About the Artist:  Simiya is a mother, multidisciplinary artist, and art educator. She maintains a fluid creative practice that primarily manifests in the realm of public art and social practice. Her work explores the intersections of healing, ecology, social justice, and spirituality. Simiya’s expansive creative practice ranges from digital illustration, designing and painting murals to experimental sound healing performances. In addition to maintaining her art practice, Simiya is a full time K-6 art educator. Her work in the 2023 Counterpublic Triennial was featured in the New York Times and PBS News Hour.

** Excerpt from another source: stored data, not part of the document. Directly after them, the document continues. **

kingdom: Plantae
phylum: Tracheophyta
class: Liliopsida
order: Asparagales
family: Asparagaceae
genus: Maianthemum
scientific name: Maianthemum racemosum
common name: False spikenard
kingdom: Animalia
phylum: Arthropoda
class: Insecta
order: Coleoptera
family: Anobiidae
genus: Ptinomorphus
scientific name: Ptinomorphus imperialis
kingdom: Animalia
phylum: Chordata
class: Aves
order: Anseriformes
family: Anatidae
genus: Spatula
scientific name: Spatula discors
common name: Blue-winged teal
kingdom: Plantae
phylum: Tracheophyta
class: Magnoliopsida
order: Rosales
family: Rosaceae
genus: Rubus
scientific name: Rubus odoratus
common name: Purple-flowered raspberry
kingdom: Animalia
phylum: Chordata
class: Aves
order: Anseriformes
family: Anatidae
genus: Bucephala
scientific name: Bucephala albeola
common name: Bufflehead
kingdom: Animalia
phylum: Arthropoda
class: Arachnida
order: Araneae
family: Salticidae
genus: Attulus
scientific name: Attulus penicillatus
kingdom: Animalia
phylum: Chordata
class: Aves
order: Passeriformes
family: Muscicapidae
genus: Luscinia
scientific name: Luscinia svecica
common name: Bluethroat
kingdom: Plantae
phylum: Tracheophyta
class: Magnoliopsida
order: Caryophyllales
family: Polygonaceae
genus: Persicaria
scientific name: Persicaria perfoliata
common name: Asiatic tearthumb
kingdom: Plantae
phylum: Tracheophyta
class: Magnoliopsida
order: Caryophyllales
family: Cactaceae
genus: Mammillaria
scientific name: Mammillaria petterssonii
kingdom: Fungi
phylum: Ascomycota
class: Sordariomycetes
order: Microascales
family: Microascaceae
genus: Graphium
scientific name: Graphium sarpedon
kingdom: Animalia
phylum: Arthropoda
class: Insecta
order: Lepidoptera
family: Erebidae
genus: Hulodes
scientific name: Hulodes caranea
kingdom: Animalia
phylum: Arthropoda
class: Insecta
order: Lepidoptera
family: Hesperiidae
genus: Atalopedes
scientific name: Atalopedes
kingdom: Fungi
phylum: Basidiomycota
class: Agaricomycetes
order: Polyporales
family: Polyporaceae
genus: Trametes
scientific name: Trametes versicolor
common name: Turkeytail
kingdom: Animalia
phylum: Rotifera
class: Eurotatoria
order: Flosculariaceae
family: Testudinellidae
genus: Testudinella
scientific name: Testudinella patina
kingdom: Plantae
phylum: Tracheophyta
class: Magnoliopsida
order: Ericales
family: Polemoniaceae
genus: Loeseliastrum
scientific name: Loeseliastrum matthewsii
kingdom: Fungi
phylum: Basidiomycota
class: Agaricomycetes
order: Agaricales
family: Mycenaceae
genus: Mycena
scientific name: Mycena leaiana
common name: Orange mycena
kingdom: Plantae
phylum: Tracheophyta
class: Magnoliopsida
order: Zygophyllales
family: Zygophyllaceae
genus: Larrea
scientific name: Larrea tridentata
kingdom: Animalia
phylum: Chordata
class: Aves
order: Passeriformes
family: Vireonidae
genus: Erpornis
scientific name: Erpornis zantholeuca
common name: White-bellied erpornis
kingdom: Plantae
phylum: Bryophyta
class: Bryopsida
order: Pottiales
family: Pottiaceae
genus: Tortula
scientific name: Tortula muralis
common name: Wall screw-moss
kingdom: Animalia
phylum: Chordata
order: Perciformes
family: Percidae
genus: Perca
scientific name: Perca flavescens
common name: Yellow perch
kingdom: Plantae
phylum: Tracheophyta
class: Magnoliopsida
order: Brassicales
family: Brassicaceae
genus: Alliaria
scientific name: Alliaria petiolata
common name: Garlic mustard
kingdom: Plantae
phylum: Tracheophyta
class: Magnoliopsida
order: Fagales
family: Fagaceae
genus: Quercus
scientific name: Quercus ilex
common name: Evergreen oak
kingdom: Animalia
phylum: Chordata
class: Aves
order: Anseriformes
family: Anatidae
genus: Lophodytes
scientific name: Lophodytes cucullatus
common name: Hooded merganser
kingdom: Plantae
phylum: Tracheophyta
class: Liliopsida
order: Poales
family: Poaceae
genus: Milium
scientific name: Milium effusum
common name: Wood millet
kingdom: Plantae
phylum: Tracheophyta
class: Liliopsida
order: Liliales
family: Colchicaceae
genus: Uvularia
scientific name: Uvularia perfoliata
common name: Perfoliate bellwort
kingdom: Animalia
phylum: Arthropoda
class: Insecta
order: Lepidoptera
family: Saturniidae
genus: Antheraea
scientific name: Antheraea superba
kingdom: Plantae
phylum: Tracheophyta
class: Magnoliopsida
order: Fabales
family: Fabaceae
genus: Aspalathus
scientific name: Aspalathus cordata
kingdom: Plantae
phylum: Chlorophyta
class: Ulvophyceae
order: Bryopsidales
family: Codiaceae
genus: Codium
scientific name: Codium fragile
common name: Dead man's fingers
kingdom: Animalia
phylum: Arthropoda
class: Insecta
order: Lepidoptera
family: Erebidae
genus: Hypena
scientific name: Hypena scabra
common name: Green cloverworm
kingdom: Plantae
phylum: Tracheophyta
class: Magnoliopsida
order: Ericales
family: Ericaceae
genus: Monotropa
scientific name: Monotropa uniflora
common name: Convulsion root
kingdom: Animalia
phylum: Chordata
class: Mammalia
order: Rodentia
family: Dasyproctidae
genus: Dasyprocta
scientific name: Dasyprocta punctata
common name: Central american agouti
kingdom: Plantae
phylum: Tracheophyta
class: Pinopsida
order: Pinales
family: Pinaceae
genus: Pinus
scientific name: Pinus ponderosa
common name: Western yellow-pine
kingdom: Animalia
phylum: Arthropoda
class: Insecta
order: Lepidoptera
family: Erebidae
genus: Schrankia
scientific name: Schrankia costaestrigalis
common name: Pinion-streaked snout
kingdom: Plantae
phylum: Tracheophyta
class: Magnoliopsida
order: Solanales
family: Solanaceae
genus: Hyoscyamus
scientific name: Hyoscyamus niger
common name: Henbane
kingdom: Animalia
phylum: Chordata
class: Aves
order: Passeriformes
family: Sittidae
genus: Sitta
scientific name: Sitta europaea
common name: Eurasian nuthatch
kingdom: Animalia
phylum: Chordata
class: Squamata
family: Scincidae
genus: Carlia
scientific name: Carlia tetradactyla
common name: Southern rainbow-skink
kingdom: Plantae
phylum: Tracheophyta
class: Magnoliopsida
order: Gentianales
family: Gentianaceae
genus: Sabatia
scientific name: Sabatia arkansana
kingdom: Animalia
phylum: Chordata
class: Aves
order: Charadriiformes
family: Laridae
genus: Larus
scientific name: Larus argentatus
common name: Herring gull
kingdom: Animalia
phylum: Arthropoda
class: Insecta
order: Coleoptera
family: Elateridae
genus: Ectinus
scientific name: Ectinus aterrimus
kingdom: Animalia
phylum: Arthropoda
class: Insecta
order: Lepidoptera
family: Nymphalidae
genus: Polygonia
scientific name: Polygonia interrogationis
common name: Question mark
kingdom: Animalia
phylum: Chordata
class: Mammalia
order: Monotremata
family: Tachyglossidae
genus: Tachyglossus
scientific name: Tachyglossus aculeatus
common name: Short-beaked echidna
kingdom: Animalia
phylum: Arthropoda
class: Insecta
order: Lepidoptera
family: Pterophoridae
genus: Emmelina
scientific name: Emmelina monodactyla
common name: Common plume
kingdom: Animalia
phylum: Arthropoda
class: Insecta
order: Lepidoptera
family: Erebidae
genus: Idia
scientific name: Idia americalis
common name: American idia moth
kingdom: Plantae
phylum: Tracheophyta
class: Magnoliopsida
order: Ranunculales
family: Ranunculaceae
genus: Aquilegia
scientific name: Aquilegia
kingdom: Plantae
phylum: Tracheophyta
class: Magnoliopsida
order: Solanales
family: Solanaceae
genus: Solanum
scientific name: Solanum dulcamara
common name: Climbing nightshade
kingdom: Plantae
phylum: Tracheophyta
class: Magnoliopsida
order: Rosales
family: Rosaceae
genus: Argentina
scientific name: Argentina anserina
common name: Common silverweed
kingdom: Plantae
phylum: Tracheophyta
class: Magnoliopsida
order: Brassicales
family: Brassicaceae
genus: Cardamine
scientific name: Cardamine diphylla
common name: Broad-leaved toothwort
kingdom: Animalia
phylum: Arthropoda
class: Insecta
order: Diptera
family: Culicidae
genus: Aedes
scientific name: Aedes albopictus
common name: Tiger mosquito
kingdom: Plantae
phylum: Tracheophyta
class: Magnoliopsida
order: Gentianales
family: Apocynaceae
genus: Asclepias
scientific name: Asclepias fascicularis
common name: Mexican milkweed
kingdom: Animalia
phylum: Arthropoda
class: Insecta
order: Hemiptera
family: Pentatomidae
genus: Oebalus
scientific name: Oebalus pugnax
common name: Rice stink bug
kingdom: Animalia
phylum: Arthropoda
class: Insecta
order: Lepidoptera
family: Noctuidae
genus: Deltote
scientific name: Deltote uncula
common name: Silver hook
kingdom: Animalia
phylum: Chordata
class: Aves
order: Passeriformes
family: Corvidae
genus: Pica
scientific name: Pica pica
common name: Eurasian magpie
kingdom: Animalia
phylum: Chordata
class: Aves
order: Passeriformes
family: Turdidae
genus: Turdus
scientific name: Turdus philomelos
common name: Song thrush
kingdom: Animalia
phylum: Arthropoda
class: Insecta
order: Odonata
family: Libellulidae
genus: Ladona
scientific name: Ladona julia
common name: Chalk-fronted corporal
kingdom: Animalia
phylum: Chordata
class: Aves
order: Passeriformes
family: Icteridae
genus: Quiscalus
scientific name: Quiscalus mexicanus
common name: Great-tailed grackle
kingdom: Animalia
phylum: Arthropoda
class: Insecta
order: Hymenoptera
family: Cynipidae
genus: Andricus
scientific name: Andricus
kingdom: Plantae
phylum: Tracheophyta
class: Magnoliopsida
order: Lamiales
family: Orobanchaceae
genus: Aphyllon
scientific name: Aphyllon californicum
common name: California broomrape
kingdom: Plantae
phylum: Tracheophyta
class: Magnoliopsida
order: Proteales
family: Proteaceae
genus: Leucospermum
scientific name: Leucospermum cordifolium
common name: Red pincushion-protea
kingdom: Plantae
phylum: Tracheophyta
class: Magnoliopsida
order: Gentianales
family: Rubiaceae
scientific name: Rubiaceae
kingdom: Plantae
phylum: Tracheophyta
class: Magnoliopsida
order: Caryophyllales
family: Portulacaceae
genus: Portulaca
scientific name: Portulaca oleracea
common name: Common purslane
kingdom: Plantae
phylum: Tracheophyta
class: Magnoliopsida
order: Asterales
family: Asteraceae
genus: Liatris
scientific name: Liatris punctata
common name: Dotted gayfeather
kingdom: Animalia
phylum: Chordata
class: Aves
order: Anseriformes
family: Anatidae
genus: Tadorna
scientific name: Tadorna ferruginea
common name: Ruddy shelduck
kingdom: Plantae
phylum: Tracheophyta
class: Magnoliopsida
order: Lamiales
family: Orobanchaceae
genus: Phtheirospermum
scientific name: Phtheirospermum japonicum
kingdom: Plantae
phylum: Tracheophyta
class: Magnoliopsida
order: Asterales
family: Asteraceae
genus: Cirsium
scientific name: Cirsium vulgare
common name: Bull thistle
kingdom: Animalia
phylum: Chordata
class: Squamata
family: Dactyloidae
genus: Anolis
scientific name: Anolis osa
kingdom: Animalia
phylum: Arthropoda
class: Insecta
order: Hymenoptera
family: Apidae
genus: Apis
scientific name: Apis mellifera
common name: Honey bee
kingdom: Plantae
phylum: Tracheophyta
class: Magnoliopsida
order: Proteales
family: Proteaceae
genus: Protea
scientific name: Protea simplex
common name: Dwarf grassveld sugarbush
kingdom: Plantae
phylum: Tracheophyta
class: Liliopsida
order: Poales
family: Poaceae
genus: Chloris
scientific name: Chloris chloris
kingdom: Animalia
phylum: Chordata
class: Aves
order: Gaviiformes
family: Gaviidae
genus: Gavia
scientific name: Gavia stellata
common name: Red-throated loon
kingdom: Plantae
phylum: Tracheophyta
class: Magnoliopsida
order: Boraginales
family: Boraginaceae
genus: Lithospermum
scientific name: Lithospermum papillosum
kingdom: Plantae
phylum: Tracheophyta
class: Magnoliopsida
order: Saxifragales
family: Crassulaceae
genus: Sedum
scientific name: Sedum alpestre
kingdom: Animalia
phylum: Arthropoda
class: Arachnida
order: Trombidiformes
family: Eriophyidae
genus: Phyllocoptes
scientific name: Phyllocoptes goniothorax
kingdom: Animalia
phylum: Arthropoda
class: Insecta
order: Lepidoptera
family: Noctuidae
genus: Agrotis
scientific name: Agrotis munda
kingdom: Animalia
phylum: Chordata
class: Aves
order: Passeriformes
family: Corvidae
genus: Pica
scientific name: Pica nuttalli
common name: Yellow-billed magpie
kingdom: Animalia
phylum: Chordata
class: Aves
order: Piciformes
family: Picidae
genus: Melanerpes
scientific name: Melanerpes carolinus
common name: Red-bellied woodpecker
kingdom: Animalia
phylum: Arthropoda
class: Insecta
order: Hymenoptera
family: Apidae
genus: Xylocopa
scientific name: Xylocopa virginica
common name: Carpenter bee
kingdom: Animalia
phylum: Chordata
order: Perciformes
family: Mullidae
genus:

About the Concept:  These four banner designs celebrate the unique and iconic old-skool car and roller skating culture of Fairground Park. The designs are inspired by the multi-generational gatherings spaces of the outdoor skating rink on North Grand Blvd., and the Sunday afternoons when folks gather together and bring out their old-skool cars to be in community with one another. The designs are unified by a hot pink background, with a bright floral wallpaper style pattern composed of various flower species that are native to the Missouri prairie landscapes. The goal of these designs is to unite the human and non-human: to celebrate the cultural strongholds of the Fairground Park neighborhood while celebrating the natural beauty, and ecological diversity that the greenway will bring to the area. I spent a lot of time in the Fairground Park area during my childhood, my dad lived in a house on Prairie Ave. My paternal grandmother still lives in a nearby neighborhood. As a public and social practice based artist, I believe in the power of artwork to transform public spaces, and unite communities. I believe the acts of creating, viewing, embodying, and experiencing art, are modes of healing within themselves. I believe in the power of public art to cultivate greater accessibility to fine arts and creative practices, and the power that public art holds to raise awareness around some of our most pressing cultural and environmental issues. I aim to use that power to promote visibility, and hold space for healing, joy, and justice.